A: I started out wanting to scout the route for a potential photography project. So I went looking for a map, and discovered there wasn’t one. I went over to the State Department website, and found some great information, but then I discovered there wasn’t any route information. So while you could find where a wetland was, for example, it would say, ‘Wetland 500 feet from Mile Post 182.’ You couldn’t find where Mile Post 182 was. The State Department was helpful, but they weren’t allowed to release the information. So I started looking around, and I went to the states. One gave me the mile post information, but everyone else either didn’t have the information, or they wouldn’t release it.

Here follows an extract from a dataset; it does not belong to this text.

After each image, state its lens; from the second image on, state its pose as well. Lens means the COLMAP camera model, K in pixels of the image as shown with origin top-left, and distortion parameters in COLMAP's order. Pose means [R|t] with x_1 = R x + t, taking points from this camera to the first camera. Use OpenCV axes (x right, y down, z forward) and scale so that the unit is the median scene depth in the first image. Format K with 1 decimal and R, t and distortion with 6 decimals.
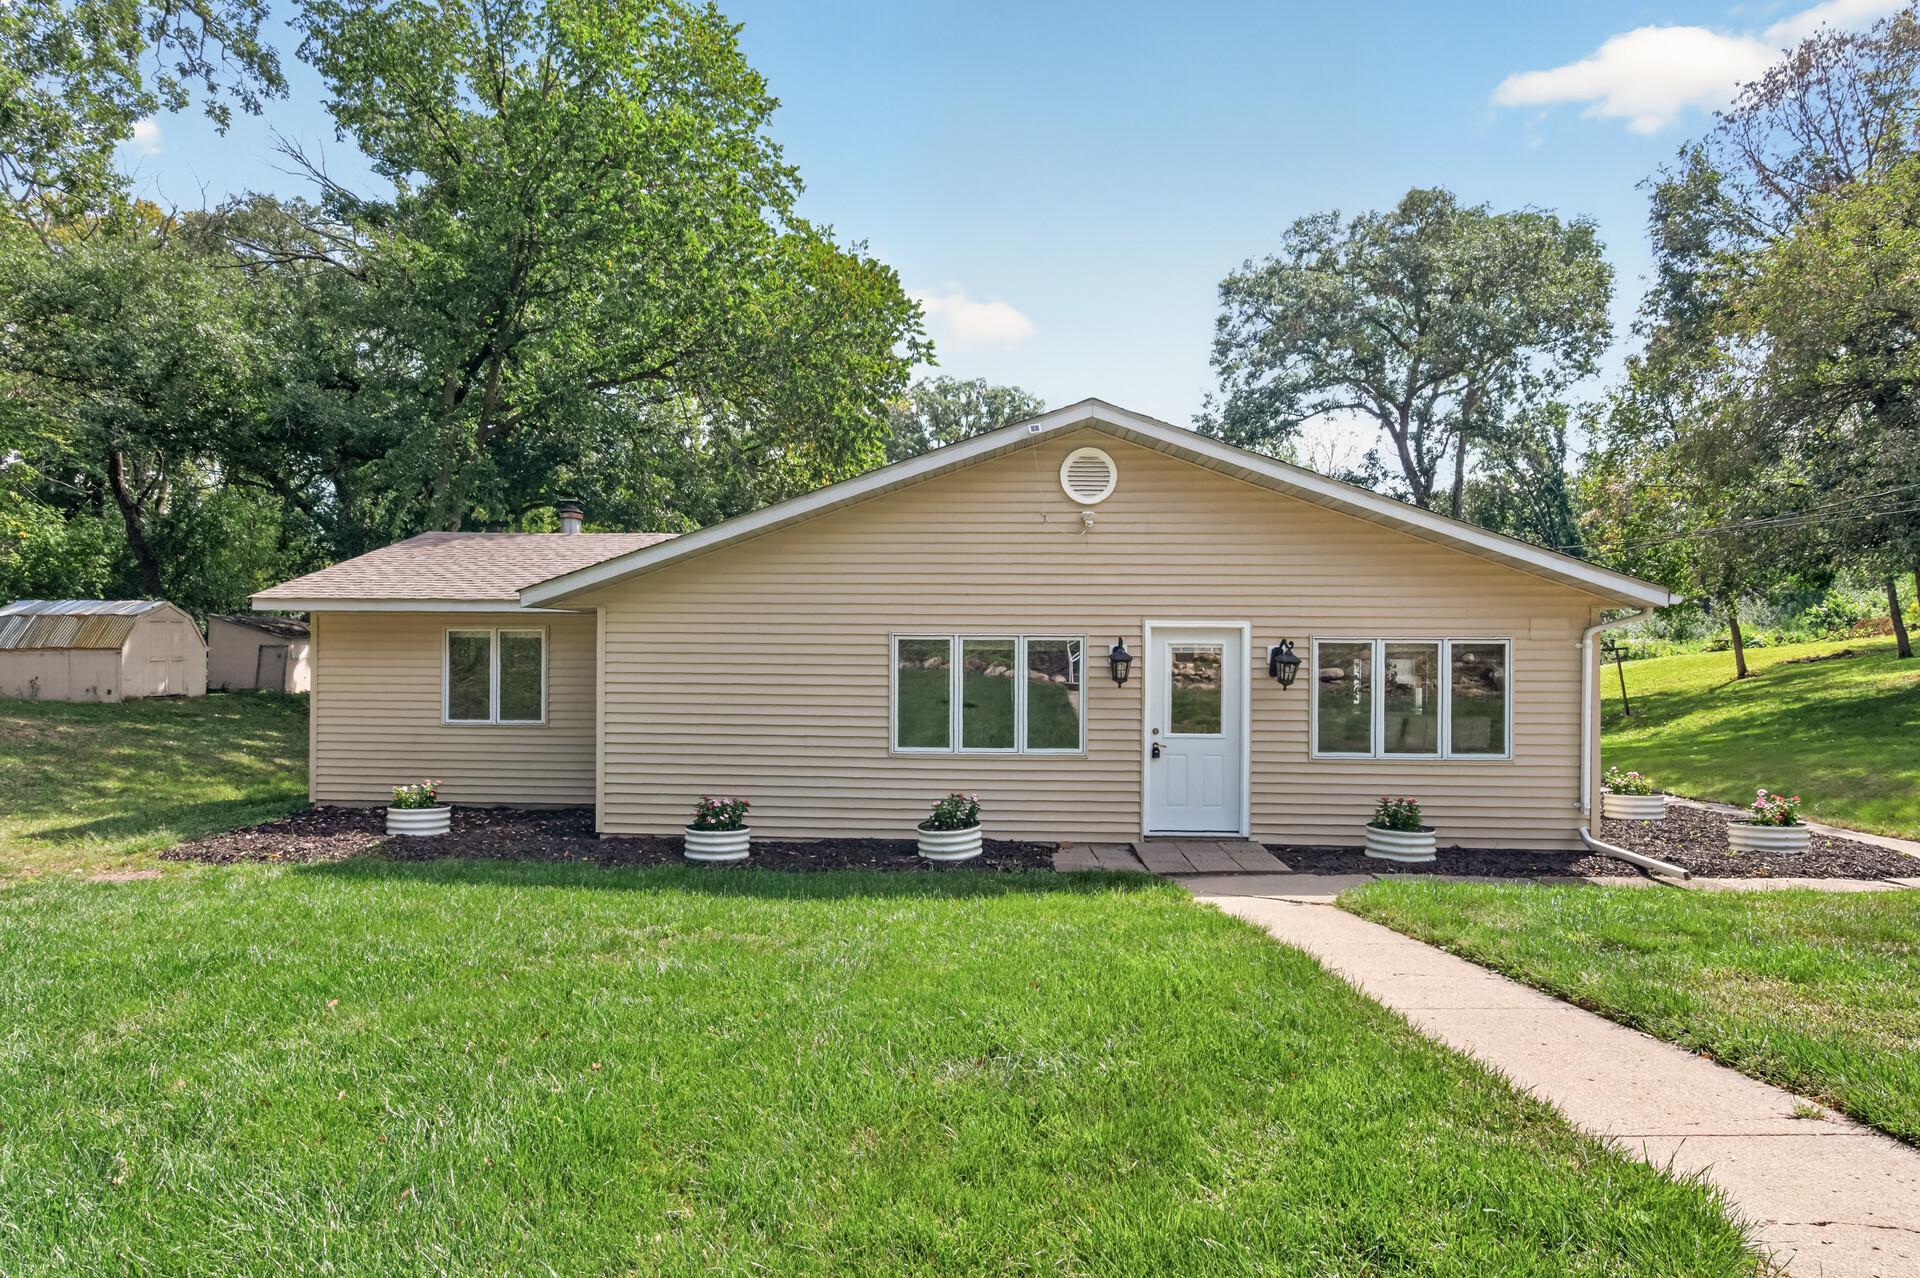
lens RADIAL K [[889.9, 0, 960.0], [0, 889.9, 639.0], [0, 0, 1]] dist [-0.001098, -0.001414]
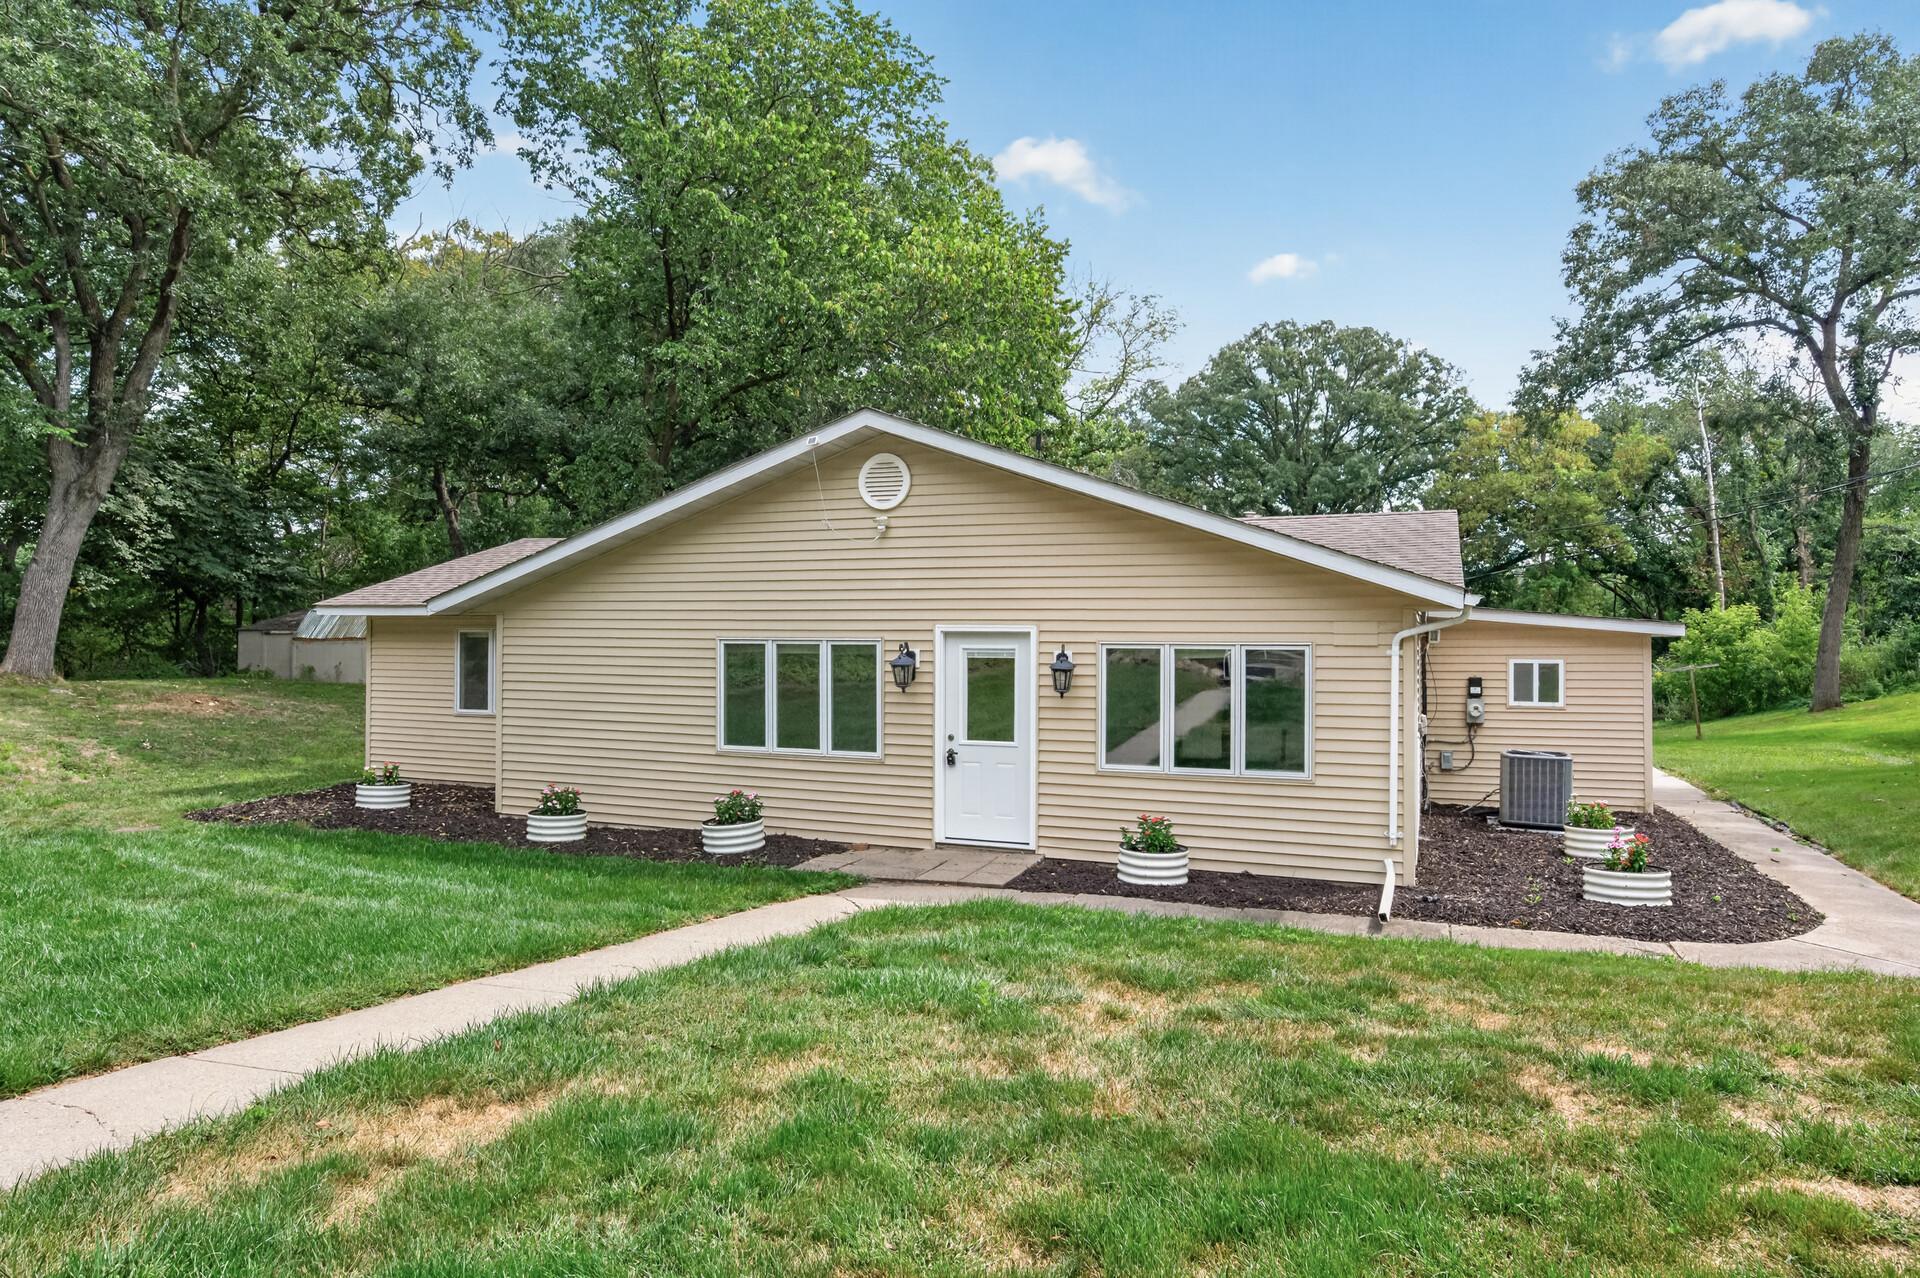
lens RADIAL K [[959.0, 0, 960.9], [0, 959.0, 617.3], [0, 0, 1]] dist [-0.003163, -0.000063]
pose [[0.963416, -0.007050, -0.267918, 0.518441], [0.005281, 0.999959, -0.007323, -0.021103], [0.267958, 0.005640, 0.963414, -0.023084]]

Some of the states would give me mile post information. Others would only give me route information. And others, like Texas, I had to pull the information off the Railroad Commission website, which was rather laborious. And Oklahoma absolutely stonewalled me. Nebraska though, has been more cooperative the more I’ve gotten to know them. And Canada I can’t get any information from.

And TransCanada [the Canadian company behind the pipeline], the runaround I got from them. Their excuse was that [releasing the information] was a national security risk, which is just a joke.

Q: So where’d you go from there?

A: At first, I thought there must be a legitimate reason that this information wasn’t public. And ironically, it will be public information once the project is finished. The whole thing is designed between the State Department and TransCanada to keep the wider public in the dark until they can get the pipeline in the ground.

They don’t want one landowner knowing what the other is doing. And they certainly don’t want me, sitting here in California, knowing what’s going on with the pipeline route.

Q: What’s been the response to the map?

A: It’s been extremely positive, no matter who you talk to, except for TransCanada. One guy at the State department was very encouraging to me. He said, ‘I love what you’re doing, and we need more people like you doing this kind of thing.’

The thing about the Keystone, it transcends ideological boundaries. Environmentalists have their reason why they’re involved, but then you also have landowners and people who are on the opposite ideological divide who have a whole other reason.

Bachand’s map of the Keystone XL pipeline can be found on this website. You can see water crossings, proximity to oil and gas wells, as well as evacuation zones. Bachand next hopes to map where TransCanada has used eminent domain to route the pipeline through private land.

The southern leg from Oklahoma to Texas is currently under construction, and TransCanada expects a northern leg to be permitted early next year, with construction beginning shortly afterward.